§ EXERCISE PROMPT
Lay out the lines of the records as a JSON list of strings, one string per line and no blank lines, starting with the line containing "elevation (m): 1400" and going on through the end of the records.

Dataset records

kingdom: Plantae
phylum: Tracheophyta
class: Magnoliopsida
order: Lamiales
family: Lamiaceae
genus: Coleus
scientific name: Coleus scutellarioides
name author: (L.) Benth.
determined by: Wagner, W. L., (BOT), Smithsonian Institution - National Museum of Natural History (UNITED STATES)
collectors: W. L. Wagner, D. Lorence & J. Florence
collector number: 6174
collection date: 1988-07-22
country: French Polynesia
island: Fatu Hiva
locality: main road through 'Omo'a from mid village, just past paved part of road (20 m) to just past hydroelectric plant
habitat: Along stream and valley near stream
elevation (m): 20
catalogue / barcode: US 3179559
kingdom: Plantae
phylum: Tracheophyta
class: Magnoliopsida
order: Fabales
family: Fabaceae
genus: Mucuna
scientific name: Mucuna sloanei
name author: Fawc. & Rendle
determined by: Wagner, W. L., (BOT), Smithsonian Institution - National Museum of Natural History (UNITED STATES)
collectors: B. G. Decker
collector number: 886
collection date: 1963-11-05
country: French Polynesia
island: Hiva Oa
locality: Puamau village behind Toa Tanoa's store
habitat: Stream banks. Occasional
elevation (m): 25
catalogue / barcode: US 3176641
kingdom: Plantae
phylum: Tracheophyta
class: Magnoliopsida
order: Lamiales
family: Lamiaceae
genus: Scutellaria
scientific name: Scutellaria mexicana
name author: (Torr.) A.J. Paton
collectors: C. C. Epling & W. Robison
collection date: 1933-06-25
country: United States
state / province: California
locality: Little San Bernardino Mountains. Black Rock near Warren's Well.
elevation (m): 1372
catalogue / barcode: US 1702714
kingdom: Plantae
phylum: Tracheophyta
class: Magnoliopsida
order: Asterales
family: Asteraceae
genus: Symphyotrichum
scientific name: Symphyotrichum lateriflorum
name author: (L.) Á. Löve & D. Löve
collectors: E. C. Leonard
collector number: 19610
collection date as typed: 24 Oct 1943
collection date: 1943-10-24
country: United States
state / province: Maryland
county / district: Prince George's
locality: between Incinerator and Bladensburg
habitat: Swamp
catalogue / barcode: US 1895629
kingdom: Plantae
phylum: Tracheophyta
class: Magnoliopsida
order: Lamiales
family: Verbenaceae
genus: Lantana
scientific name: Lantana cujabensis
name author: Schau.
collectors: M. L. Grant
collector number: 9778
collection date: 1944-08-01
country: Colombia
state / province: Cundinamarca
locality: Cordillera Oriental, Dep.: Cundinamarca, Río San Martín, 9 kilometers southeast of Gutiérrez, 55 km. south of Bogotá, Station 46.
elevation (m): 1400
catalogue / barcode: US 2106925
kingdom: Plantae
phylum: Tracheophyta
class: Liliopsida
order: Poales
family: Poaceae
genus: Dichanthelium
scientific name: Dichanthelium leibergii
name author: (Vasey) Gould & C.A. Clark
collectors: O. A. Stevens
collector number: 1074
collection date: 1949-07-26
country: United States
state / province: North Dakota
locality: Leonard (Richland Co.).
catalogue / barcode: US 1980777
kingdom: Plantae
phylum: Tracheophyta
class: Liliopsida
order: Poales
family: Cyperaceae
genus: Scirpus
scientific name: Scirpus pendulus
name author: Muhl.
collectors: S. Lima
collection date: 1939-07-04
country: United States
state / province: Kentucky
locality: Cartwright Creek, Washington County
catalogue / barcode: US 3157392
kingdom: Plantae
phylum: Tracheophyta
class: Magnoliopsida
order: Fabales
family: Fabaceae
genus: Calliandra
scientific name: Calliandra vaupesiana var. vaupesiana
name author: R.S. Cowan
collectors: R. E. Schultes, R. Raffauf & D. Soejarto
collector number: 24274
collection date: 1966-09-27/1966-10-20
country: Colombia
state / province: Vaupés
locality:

§ RESULT OF THIS TASK
[
  "elevation (m): 1400",
  "catalogue / barcode: US 2106925",
  "kingdom: Plantae",
  "phylum: Tracheophyta",
  "class: Liliopsida",
  "order: Poales",
  "family: Poaceae",
  "genus: Dichanthelium",
  "scientific name: Dichanthelium leibergii",
  "name author: (Vasey) Gould & C.A. Clark",
  "collectors: O. A. Stevens",
  "collector number: 1074",
  "collection date: 1949-07-26",
  "country: United States",
  "state / province: North Dakota",
  "locality: Leonard (Richland Co.).",
  "catalogue / barcode: US 1980777",
  "kingdom: Plantae",
  "phylum: Tracheophyta",
  "class: Liliopsida",
  "order: Poales",
  "family: Cyperaceae",
  "genus: Scirpus",
  "scientific name: Scirpus pendulus",
  "name author: Muhl.",
  "collectors: S. Lima",
  "collection date: 1939-07-04",
  "country: United States",
  "state / province: Kentucky",
  "locality: Cartwright Creek, Washington County",
  "catalogue / barcode: US 3157392",
  "kingdom: Plantae",
  "phylum: Tracheophyta",
  "class: Magnoliopsida",
  "order: Fabales",
  "family: Fabaceae",
  "genus: Calliandra",
  "scientific name: Calliandra vaupesiana var. vaupesiana",
  "name author: R.S. Cowan",
  "collectors: R. E. Schultes, R. Raffauf & D. Soejarto",
  "collector number: 24274",
  "collection date: 1966-09-27/1966-10-20",
  "country: Colombia",
  "state / province: Vaupés",
  "locality:"
]